Menyadari sensitifitas politik yang ada, Hotbin berkali-kali menegaskan bahwa gugatan ini murni bersifat personal dan tidak ditujukan kepada institusi partai politik.

"Tindakan penagihan ini semata-mata untuk memulihkan aset koperasi, bukan untuk menjatuhkan citra partai," jelasnya.

Disebutkan, dugaan penggelapan diantaranya memunculkan fakta hukum soal adanya senilai  Rp.48.600.000 yang mengalir ke tangan Erikson atas perintahnya sendiri dengan dalih kepentingan partai.

Penyebutan nama partai dalam kronologi kasus disebut sebagai bentuk transparansi agar tidak ada informasi yang "abu-abu".

Kata Hotbin, meski nominal tersebut mungkin tergolong kecil bagi seorang pengusaha, dampaknya sangat signifikan bagi keberlangsungan operasional koperasi yang dipimpin oleh Erni Hutauruk.

"Uang itu hak koperasi, mohon dikembalikan agar operasional bisa berjalan maksimal," tegas Hotbin Simaremare.

Terpisah, Ketua Koperasi HKTI yang juga merupakan Erikson Sianipar yang dikonfirmasi via selulernya tidak mau berkomentar banyak.

"Kita tunggu penyidikan aparat hukum aja," jawabnya singkat melalui pesan elektronik.
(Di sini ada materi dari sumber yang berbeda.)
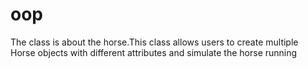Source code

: # oop
The class is about the horse.This class allows users to create multiple Horse objects with different attributes and simulate the horse running
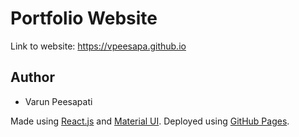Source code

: # Portfolio Website

Link to website: https://vpeesapa.github.io

## Author
* Varun Peesapati

Made using [React.js](https://reactjs.org/) and [Material UI](https://mui.com/). Deployed using [GitHub Pages](https://pages.github.com/).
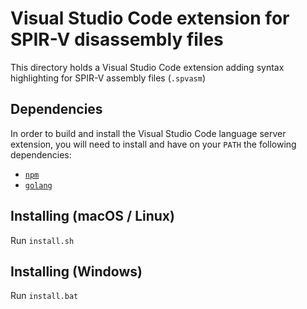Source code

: # Visual Studio Code extension for SPIR-V disassembly files

This directory holds a Visual Studio Code extension adding syntax highlighting for SPIR-V assembly files (`.spvasm`)

## Dependencies

In order to build and install the Visual Studio Code language server extension, you will need to install and have on your `PATH` the following dependencies:
* [`npm`](https://www.npmjs.com/)
* [`golang`](https://golang.org/)

## Installing (macOS / Linux)

Run `install.sh`

## Installing (Windows)

Run `install.bat`
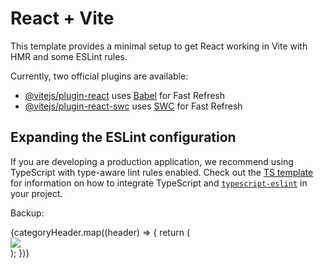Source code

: # React + Vite

This template provides a minimal setup to get React working in Vite with HMR and some ESLint rules.

Currently, two official plugins are available:

- [@vitejs/plugin-react](https://github.com/vitejs/vite-plugin-react/blob/main/packages/plugin-react) uses [Babel](https://babeljs.io/) for Fast Refresh
- [@vitejs/plugin-react-swc](https://github.com/vitejs/vite-plugin-react/blob/main/packages/plugin-react-swc) uses [SWC](https://swc.rs/) for Fast Refresh

## Expanding the ESLint configuration

If you are developing a production application, we recommend using TypeScript with type-aware lint rules enabled. Check out the [TS template](https://github.com/vitejs/vite/tree/main/packages/create-vite/template-react-ts) for information on how to integrate TypeScript and [`typescript-eslint`](https://typescript-eslint.io) in your project.




Backup:
<div className="h-11/12">
        <div className="carousel w-full h-2/5" data-carousel="slide">
          {categoryHeader.map((header) => {
            return (
              <div
                id={`#slide${header.id}`}
                className="carousel-item relative w-full duration-700 ease-in-out"
                key={header.id}
                data-carousel-item="true"
              >
                <img
                  src={header.imageUrl}
                  className="w-full h-full object-cover"
                />
              </div>
            );
          })}
        </div>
Meski sebelumnya, Erikson juga membantah jika dirinya melakukan penggelapan atas uang koperasi sebagaimana isi laporan polisi yang dilayangkan Erni.

"Pengaduan yang dilakukan terlapor itu salah. Justru nanti, dia sendiri yang akan bermasalah. Tidak pernah saya melakukan penggelapan," tukasnya.